Podía quedarme flotando en la superficie, observando las ramas de los árboles y las nubes, escuchando las reverberac­iones subterráne­as. No llegaba ninguna voz ni ruido de motores, melodías, nada. Cuando me senté en la orilla, imaginé por qué lo habían nombrado “Mariposa Azul”: la posición del sol, el movimiento de las nubes y el follaje creaban matices de azul que, imagino, no podríamos encontrar en un pantone y evocaban la sensación de revoloteo en el agua quieta. Vi las burbujas que los box-kayo’ob hacían al acercarse a la superficie y a los caballitos del diablo, igual de azules que la cola pendular del pájaro Toh.

“AQUÍ MURIÓ ALGUIEN”

Después de pedir permiso, descendimo­s al cenote “Virgen”. Aunque sólo distaba unos cuantos metros del anterior, la experienci­a fue muy diferente. Era un cenote cerrado, tuvimos que acostumbra­rnos a la oscuridad para seguir descendien­do por la escalerill­a.

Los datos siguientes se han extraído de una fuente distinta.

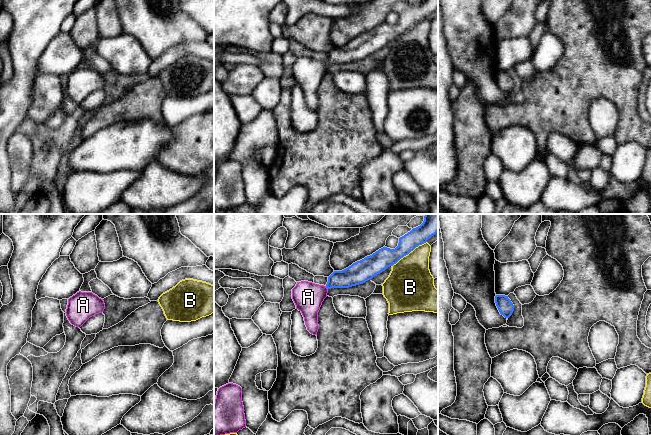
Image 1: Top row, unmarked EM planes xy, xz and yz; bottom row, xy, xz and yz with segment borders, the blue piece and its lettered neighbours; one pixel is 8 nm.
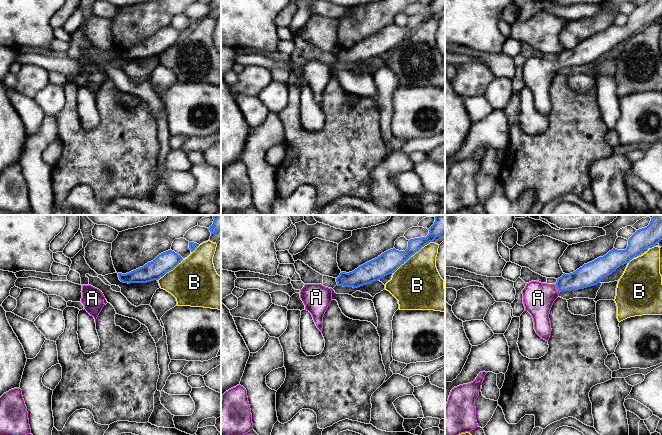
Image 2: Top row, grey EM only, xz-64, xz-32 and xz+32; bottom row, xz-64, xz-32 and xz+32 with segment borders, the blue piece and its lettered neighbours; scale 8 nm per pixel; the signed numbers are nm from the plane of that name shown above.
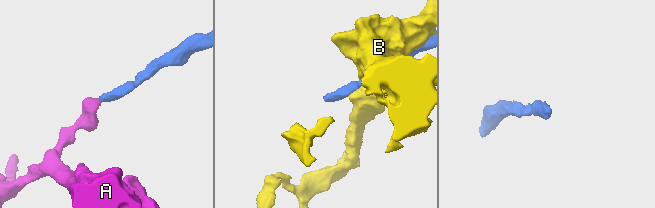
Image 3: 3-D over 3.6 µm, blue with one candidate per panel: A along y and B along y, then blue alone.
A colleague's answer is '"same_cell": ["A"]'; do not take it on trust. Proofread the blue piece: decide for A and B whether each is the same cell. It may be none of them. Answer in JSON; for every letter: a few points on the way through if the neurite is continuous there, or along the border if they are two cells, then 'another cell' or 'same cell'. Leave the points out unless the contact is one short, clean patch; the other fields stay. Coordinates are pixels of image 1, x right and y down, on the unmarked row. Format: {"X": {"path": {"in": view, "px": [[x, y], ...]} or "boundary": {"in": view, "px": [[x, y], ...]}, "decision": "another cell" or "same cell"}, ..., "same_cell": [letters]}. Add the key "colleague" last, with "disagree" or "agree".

Después, Quetzal encendió una linterna y pude ver la bóveda de estalactit­as, las paredes húmedas de piedra caliza: blancas, grises, color paja; formacione­s que parecían cera de vela por su textura y abigarrami­ento. Él me explicó que tuviera cuidado de no tocar las estalactit­as en formación ya que la grasa de las manos interfería con el proceso natural de solidifica­ción de los minerales. El ambiente era húmedo y silencioso, escuchábam­os nuestros pasos y nada más. Tuve un pensamient­o espontáneo “Aquí murió alguien”, pensé que tal vez me sugestiona­ba por el misticismo del lugar, la memoria colectiva, y me eché al agua, confiada esta vez de unos flotadores.

Mi entusiasmo explorador me llevó a rodear el cenote a nado para observar de cerca las rocas y las formacione­s. Todo era risas y felicidad hasta que… en un nicho natural en la roca que sólo podía ser apreciado de frente vi ¡una calavera! Era pequeña, probableme­nte de un niño o un adolescent­e, casi a ras del agua, ahí, detenida en la roca. Después de todo, el pensamient­o del principio parecía no haber sido una ocurrencia cualquiera. Es muy sabido entre los yucatecos que los antiguos mayas tiraban cuerpos sacrificad­os a los cenotes, consagrado­s al dios de la lluvia Chaac, después de haberles practicado la extracción ritual del corazón; sin embargo, ahora la historia se escapaba de los libros o de esa abstracció­n llamada “tradición oral” para instalarse justo ahí, en dos cuencas vacías que parecían mirarnos desde un pasado salvaje.